Using the listing below, work out how many lines contain the word "Template", and respond with that number alone.

■ Extracted material:
++++

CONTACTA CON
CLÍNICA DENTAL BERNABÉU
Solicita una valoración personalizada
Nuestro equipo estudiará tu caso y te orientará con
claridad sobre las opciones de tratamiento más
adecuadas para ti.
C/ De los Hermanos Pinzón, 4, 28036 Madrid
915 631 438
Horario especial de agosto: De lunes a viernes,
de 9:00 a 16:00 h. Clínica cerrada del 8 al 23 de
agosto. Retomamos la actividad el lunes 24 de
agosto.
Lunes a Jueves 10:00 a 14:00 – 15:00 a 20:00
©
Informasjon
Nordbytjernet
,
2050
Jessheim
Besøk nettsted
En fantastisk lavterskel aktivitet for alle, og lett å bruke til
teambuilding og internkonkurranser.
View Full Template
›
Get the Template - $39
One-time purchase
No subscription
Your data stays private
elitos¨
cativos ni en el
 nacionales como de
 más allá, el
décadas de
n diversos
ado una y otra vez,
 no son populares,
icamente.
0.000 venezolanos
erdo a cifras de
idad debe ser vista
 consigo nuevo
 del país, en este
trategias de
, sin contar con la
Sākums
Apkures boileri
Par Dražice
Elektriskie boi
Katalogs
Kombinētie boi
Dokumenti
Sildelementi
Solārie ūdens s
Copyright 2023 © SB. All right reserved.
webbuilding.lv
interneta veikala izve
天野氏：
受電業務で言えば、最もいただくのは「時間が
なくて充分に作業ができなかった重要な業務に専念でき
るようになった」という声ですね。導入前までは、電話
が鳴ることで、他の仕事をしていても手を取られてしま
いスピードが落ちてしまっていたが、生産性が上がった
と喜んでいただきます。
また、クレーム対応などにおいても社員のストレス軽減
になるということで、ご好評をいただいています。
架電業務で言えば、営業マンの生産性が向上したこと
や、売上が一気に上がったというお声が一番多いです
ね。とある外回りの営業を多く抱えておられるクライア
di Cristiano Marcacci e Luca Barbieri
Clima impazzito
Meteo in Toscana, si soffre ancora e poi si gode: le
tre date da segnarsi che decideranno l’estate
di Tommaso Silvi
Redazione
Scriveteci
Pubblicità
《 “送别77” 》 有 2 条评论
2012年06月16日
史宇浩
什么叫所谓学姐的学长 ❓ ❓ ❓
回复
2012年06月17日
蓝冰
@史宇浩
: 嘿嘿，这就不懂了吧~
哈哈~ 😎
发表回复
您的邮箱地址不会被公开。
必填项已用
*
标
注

++++

■ Written answer: 2